Copy out every line of the listing below, keeping each character, symbol, and line break unchanged.

▶ **INPUT DATA**

■ ■ ■ ■ ■ ■ ■

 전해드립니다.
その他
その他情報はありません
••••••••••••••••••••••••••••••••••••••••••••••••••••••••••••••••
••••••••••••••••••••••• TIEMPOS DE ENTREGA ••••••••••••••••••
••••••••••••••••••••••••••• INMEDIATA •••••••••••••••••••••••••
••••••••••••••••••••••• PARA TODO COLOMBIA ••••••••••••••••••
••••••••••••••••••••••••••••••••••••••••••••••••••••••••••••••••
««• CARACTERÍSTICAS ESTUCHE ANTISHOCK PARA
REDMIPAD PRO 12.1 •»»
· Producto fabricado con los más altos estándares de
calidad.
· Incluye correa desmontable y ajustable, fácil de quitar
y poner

■ ■ ■ ■ ■ ■ ■

▶ **ANSWER SECTION**
 전해드립니다.
その他
その他情報はありません
••••••••••••••••••••••••••••••••••••••••••••••••••••••••••••••••
••••••••••••••••••••••• TIEMPOS DE ENTREGA ••••••••••••••••••
••••••••••••••••••••••••••• INMEDIATA •••••••••••••••••••••••••
••••••••••••••••••••••• PARA TODO COLOMBIA ••••••••••••••••••
••••••••••••••••••••••••••••••••••••••••••••••••••••••••••••••••
««• CARACTERÍSTICAS ESTUCHE ANTISHOCK PARA
REDMIPAD PRO 12.1 •»»
· Producto fabricado con los más altos estándares de
calidad.
· Incluye correa desmontable y ajustable, fácil de quitar
y poner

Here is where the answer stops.